There are some stunning plants this year. My wife and I were there 2 years ago and going by your pics there were more interesting plants this year. Did you get any pics of the variegated roths?

Regards, Mick


----------



## s1214215 (Jun 4, 2011)

quietaustralian said:


> There are some stunning plants this year. My wife and I were there 2 years ago and going by your pics there were more interesting plants this year. Did you get any pics of the variegated roths?
> 
> Regards, Mick



Hi Mick

Actually I thought this year was not as good as last year. Just my feeling though.

I did not take a pic of the varigated roth/roth hybrid. I am not a paph expert, so I may be wrong on what it is. 

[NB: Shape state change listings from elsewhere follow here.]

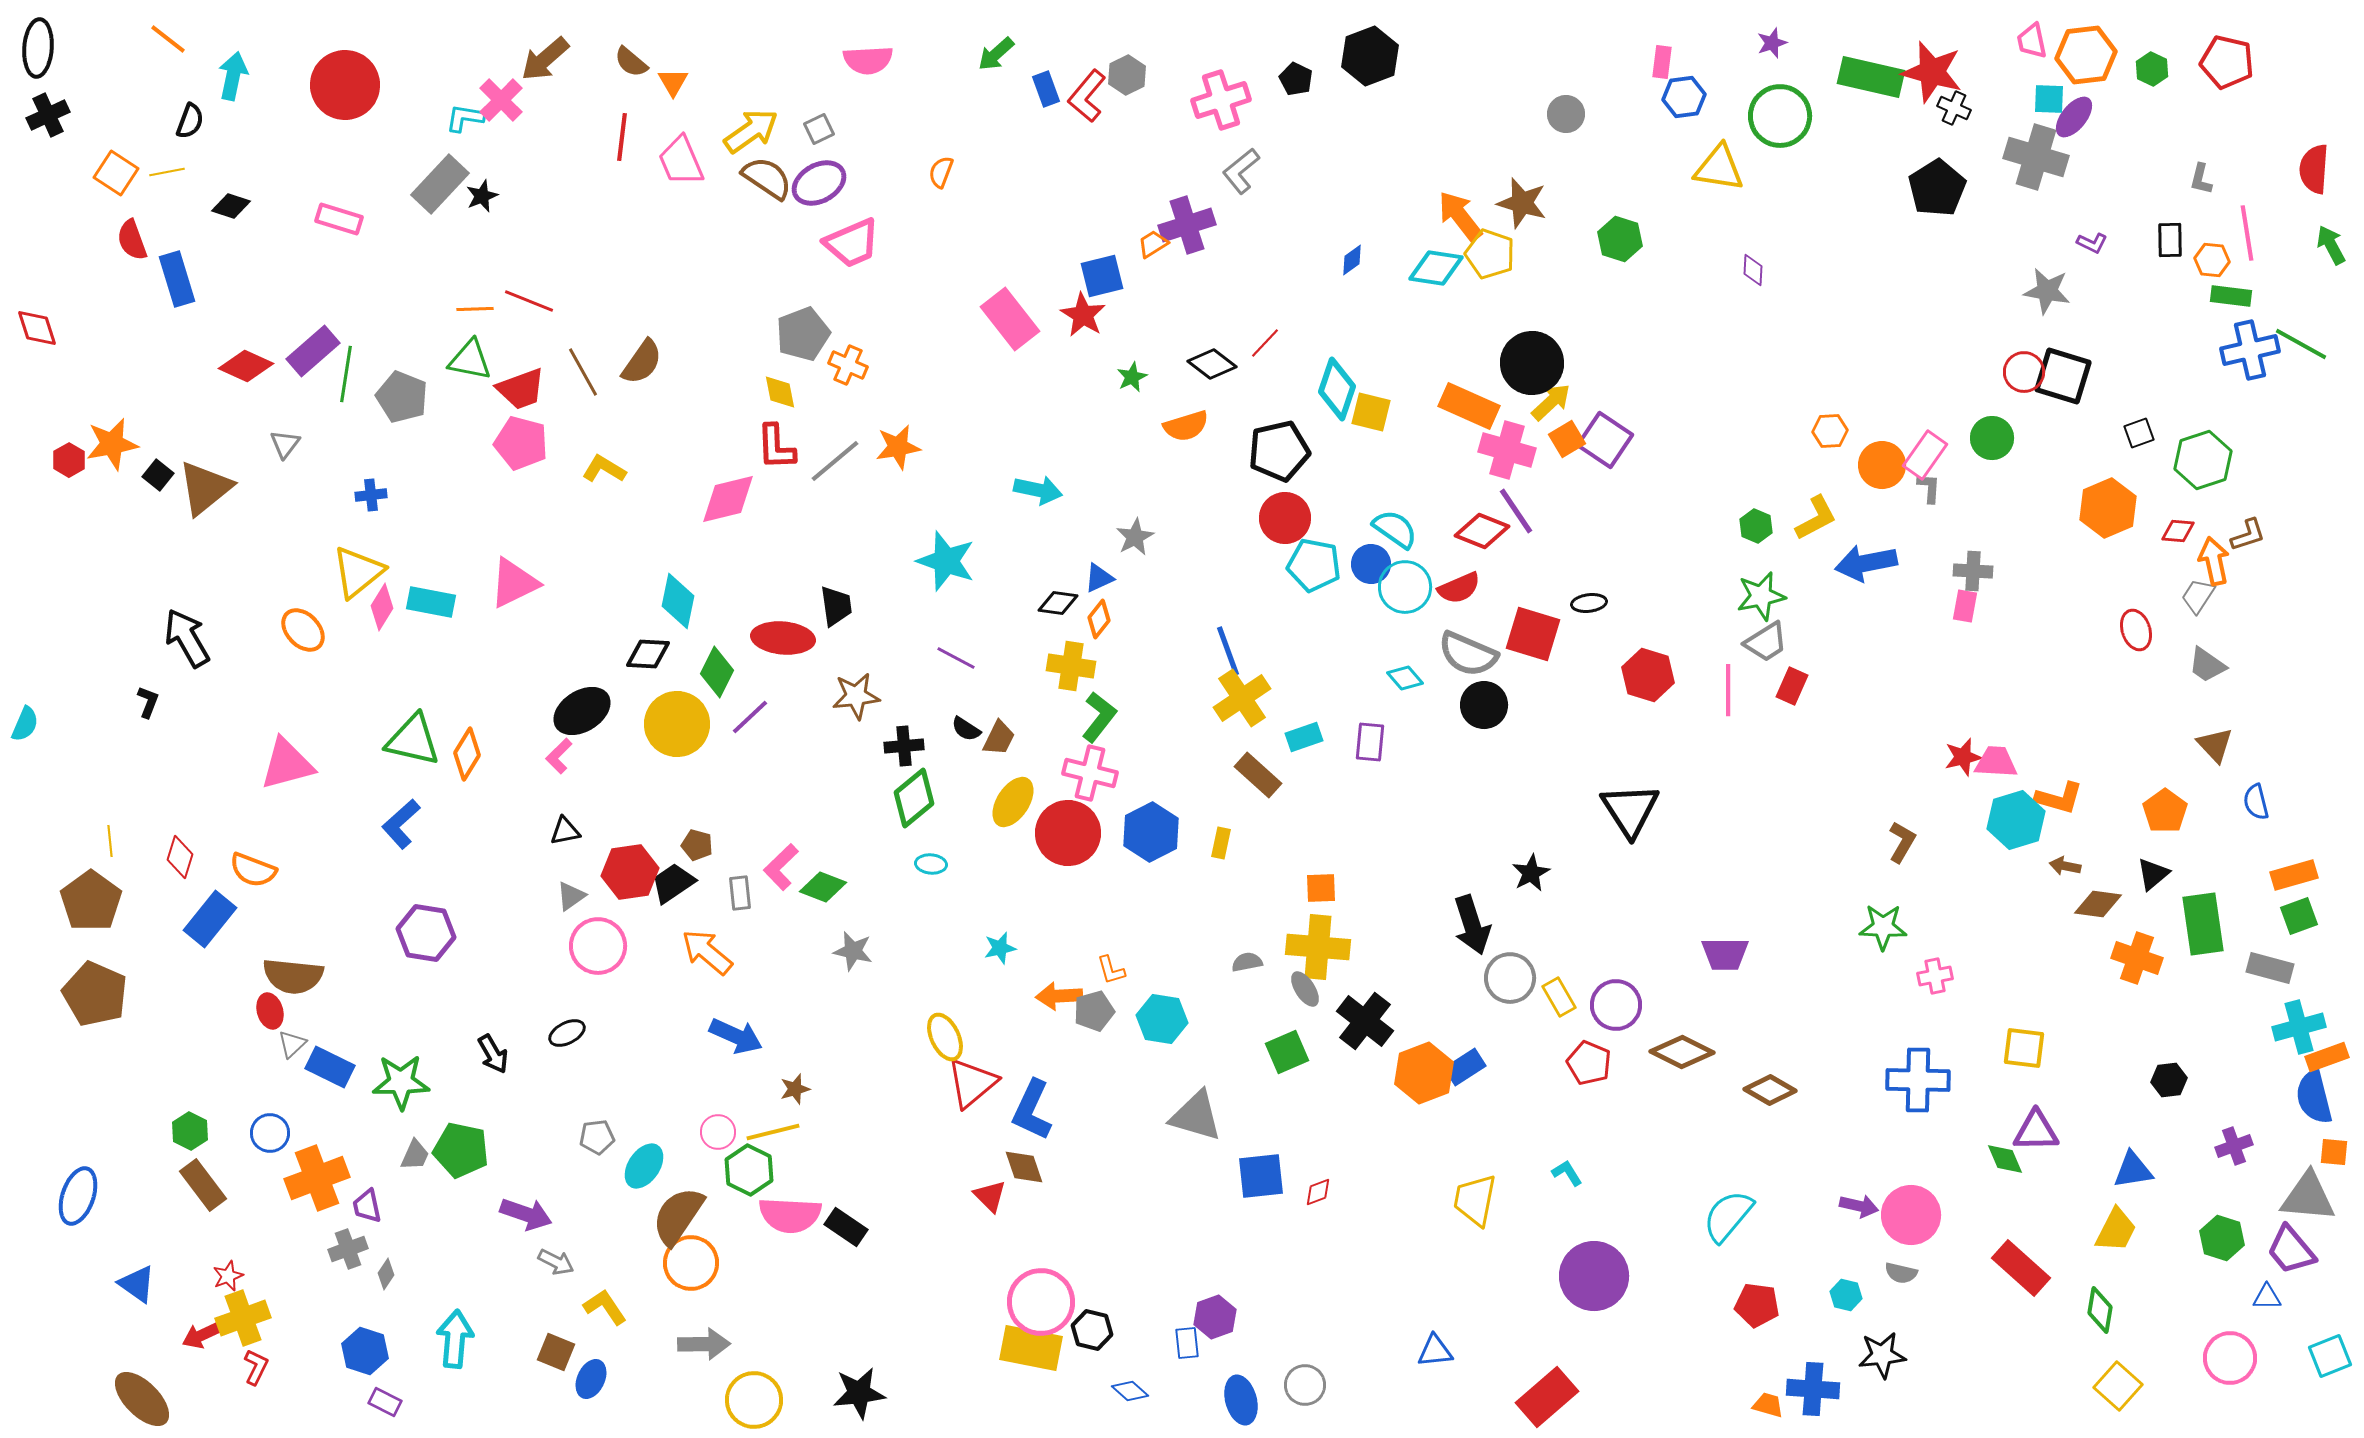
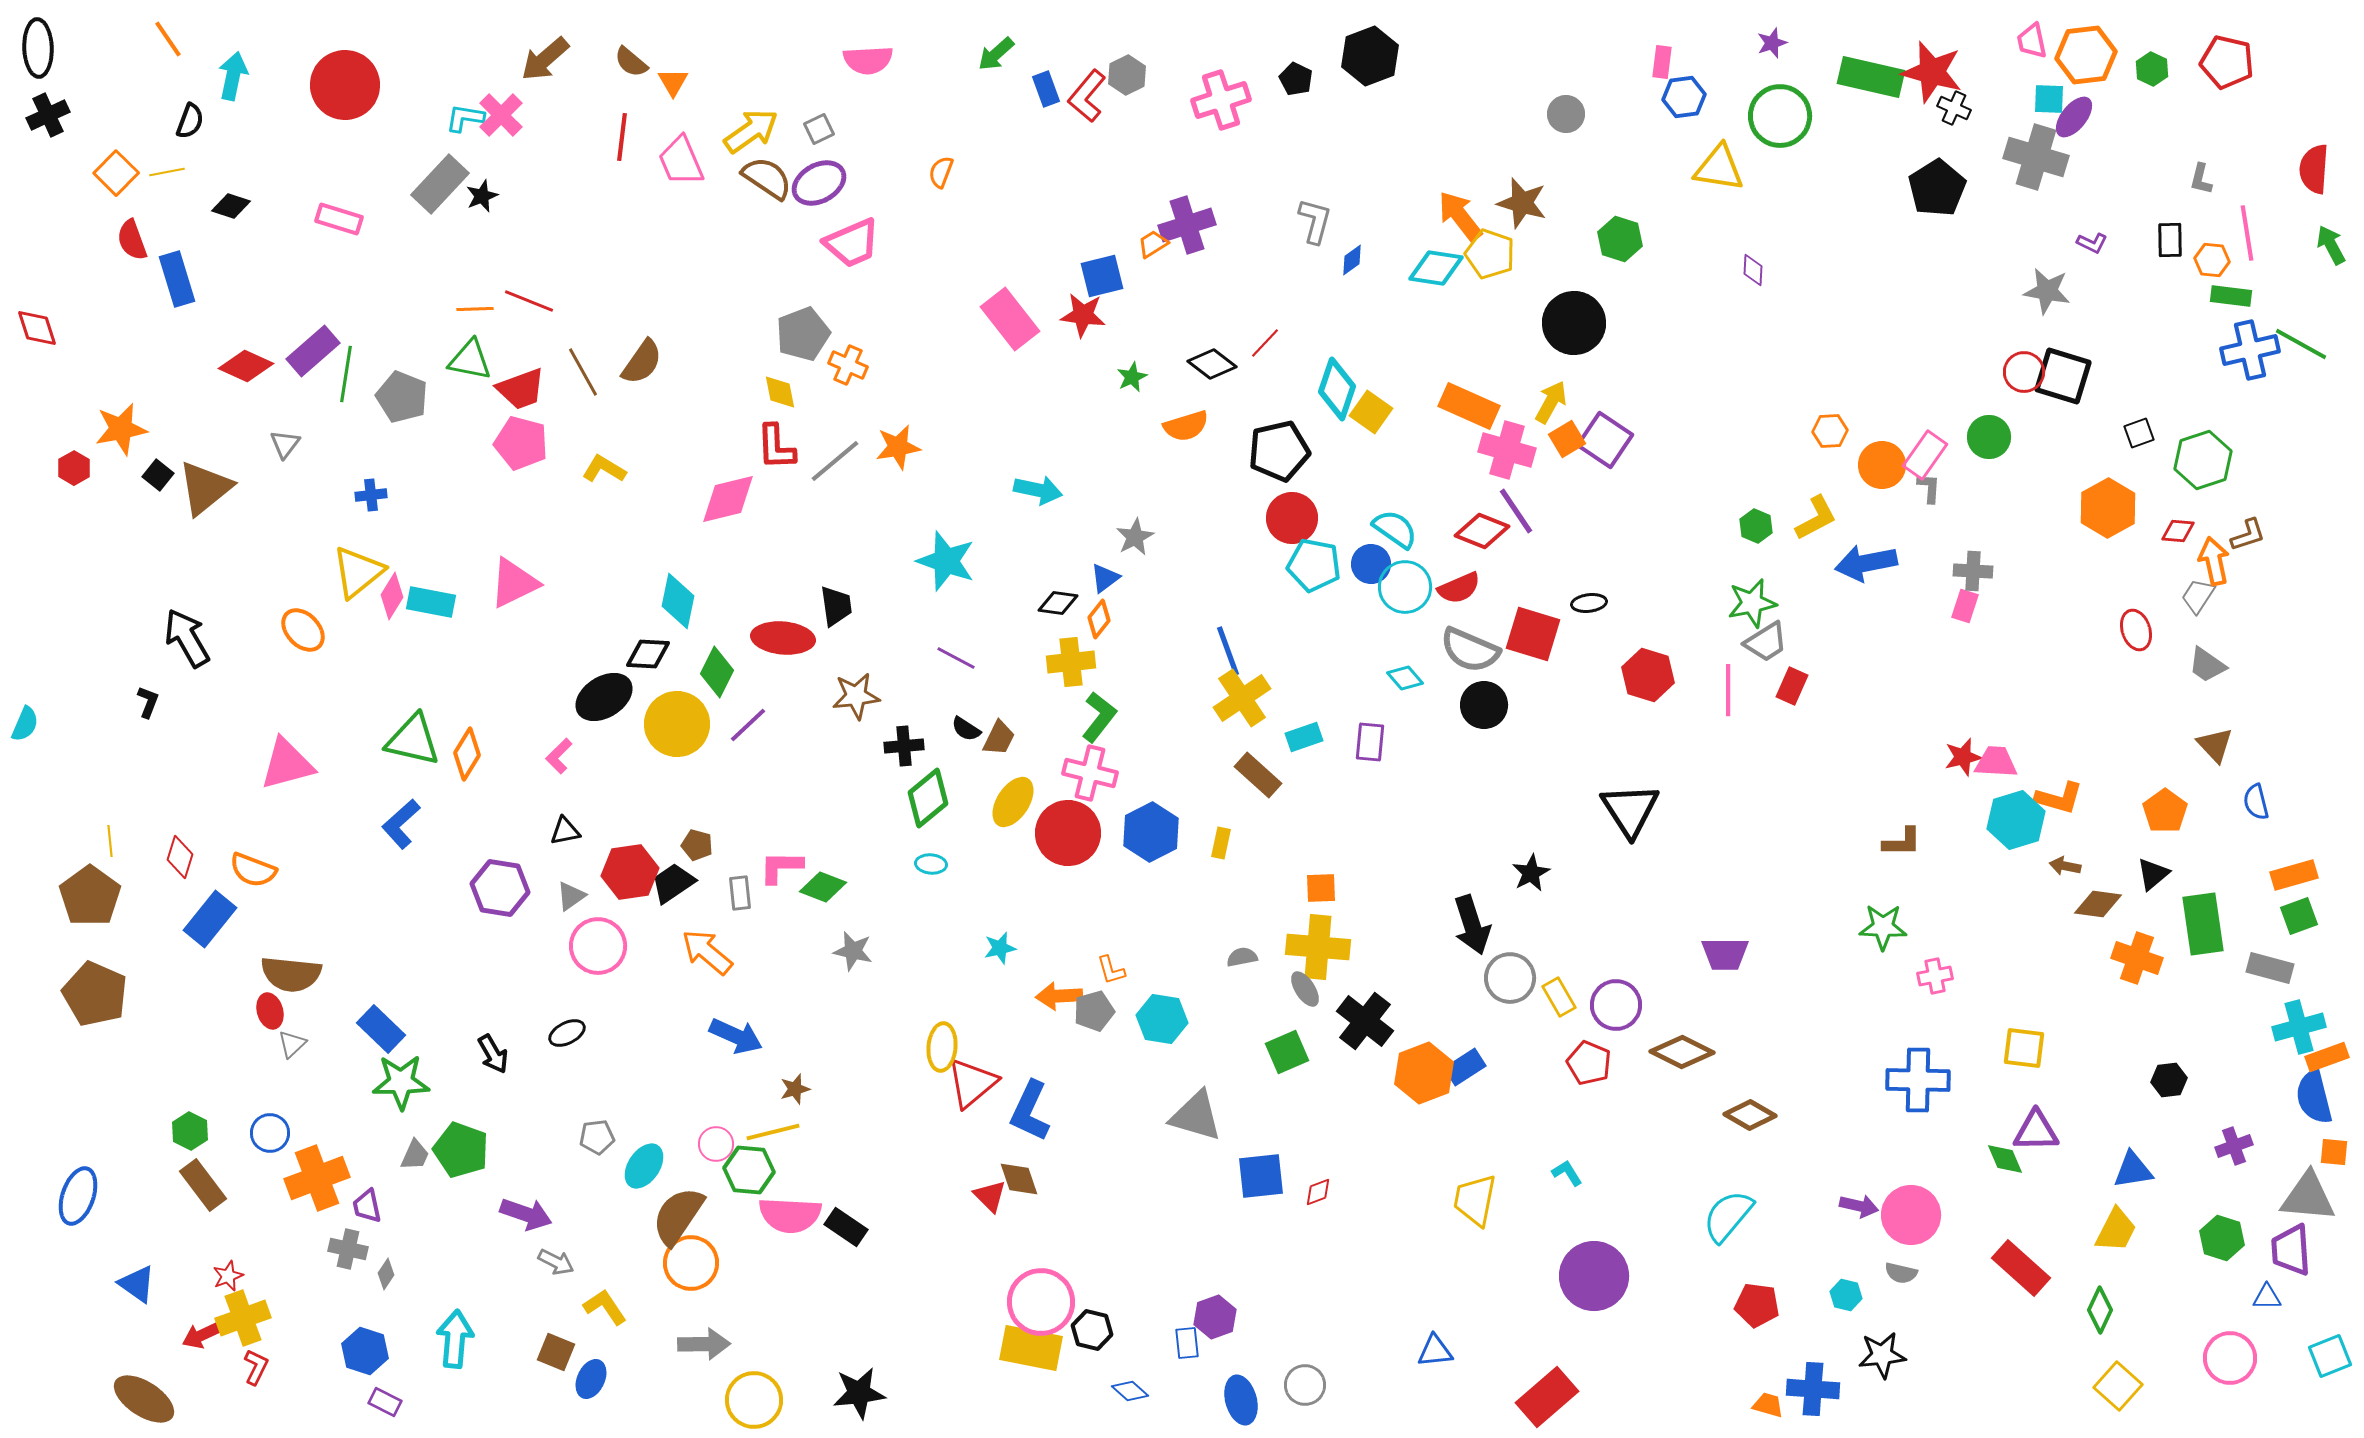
orange line at (168, 39): rotated 18 degrees clockwise
black ellipse at (38, 48): rotated 6 degrees counterclockwise
pink cross at (501, 100): moved 15 px down
gray L-shape at (1241, 171): moved 74 px right, 50 px down; rotated 144 degrees clockwise
orange square at (116, 173): rotated 12 degrees clockwise
red star at (1083, 315): rotated 24 degrees counterclockwise
black circle at (1532, 363): moved 42 px right, 40 px up
yellow arrow at (1551, 402): rotated 18 degrees counterclockwise
yellow square at (1371, 412): rotated 21 degrees clockwise
green circle at (1992, 438): moved 3 px left, 1 px up
orange star at (112, 444): moved 9 px right, 15 px up
red hexagon at (69, 460): moved 5 px right, 8 px down
orange hexagon at (2108, 508): rotated 6 degrees counterclockwise
red circle at (1285, 518): moved 7 px right
blue triangle at (1099, 578): moved 6 px right; rotated 12 degrees counterclockwise
green star at (1761, 596): moved 9 px left, 7 px down
pink rectangle at (1965, 606): rotated 8 degrees clockwise
pink diamond at (382, 607): moved 10 px right, 11 px up
gray semicircle at (1468, 654): moved 2 px right, 4 px up
yellow cross at (1071, 666): moved 4 px up; rotated 15 degrees counterclockwise
black ellipse at (582, 711): moved 22 px right, 14 px up
purple line at (750, 717): moved 2 px left, 8 px down
green diamond at (914, 798): moved 14 px right
brown L-shape at (1902, 842): rotated 60 degrees clockwise
pink L-shape at (781, 867): rotated 45 degrees clockwise
brown pentagon at (91, 901): moved 1 px left, 5 px up
purple hexagon at (426, 933): moved 74 px right, 45 px up
gray semicircle at (1247, 962): moved 5 px left, 5 px up
brown semicircle at (293, 976): moved 2 px left, 2 px up
yellow ellipse at (945, 1037): moved 3 px left, 10 px down; rotated 30 degrees clockwise
blue rectangle at (330, 1067): moved 51 px right, 38 px up; rotated 18 degrees clockwise
brown diamond at (1770, 1090): moved 20 px left, 25 px down
blue L-shape at (1032, 1110): moved 2 px left, 1 px down
pink circle at (718, 1132): moved 2 px left, 12 px down
green pentagon at (461, 1150): rotated 8 degrees clockwise
brown diamond at (1024, 1167): moved 5 px left, 12 px down
green hexagon at (749, 1170): rotated 21 degrees counterclockwise
gray cross at (348, 1249): rotated 33 degrees clockwise
purple trapezoid at (2291, 1250): rotated 36 degrees clockwise
green diamond at (2100, 1310): rotated 15 degrees clockwise
brown ellipse at (142, 1399): moved 2 px right; rotated 12 degrees counterclockwise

I will ask my friend who bought them to take a pic. My camera was out of battery power when I saw them

Brett


----------



## Bolero (Jun 6, 2011)

That is phenomenal!


----------



## s1214215 (Jun 6, 2011)

Hi Mick 

I was somewhat off when I said a varigated roth hybrid.. I was a varigaeted Paph Harold Koopowitz. Still it was stunning. It was just in mid spike. I am no paph expert, so I apologise for the earlier bad ID.

Still it was amazing for a varigaeted paph, which I have seen enough of ,but never been impressed by before. They were imported from Taiwan. I will find out from whom.

I asked my friend for pics, but he already resold them.. Well not a big surprise.

Brett


----------



## s1214215 (Jun 6, 2011)

The shows quite a sight Bolero (Daren?). Hope to see the like in Oz one day

Brett


----------



## NYEric (Jun 6, 2011)

s1214215 said:


> Hi Eric
> 
> Its not hard to get Chilos that size here. Also easy to get flasks of them.
> 
> Brett



Chiloschistas are not common here. If i could get some of the fragrant ones.. :drool:


----------